● **Assignment**:
Which lines below mention "Please"? Pick each one out.

● **The data**:
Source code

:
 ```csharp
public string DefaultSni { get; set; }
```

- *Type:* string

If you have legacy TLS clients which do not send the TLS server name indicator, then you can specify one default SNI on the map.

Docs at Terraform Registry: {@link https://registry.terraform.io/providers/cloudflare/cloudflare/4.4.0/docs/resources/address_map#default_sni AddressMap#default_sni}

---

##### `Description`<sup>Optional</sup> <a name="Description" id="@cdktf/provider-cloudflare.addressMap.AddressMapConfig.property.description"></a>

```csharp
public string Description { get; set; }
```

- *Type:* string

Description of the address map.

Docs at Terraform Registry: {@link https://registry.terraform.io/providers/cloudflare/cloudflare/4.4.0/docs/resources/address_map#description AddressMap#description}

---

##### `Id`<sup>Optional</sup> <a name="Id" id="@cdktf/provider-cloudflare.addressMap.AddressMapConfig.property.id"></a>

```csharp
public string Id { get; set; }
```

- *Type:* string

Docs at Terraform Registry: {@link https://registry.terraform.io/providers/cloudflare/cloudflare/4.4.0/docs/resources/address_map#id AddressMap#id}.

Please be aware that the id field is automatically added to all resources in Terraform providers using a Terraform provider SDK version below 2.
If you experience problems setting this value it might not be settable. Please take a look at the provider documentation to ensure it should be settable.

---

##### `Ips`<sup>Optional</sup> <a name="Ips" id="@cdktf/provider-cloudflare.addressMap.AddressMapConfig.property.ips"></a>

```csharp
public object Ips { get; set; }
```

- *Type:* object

● **Expected answer**:
Please be aware that the id field is automatically added to all resources in Terraform providers using a Terraform provider SDK version below 2.
If you experience problems setting this value it might not be settable. Please take a look at the provider documentation to ensure it should be settable.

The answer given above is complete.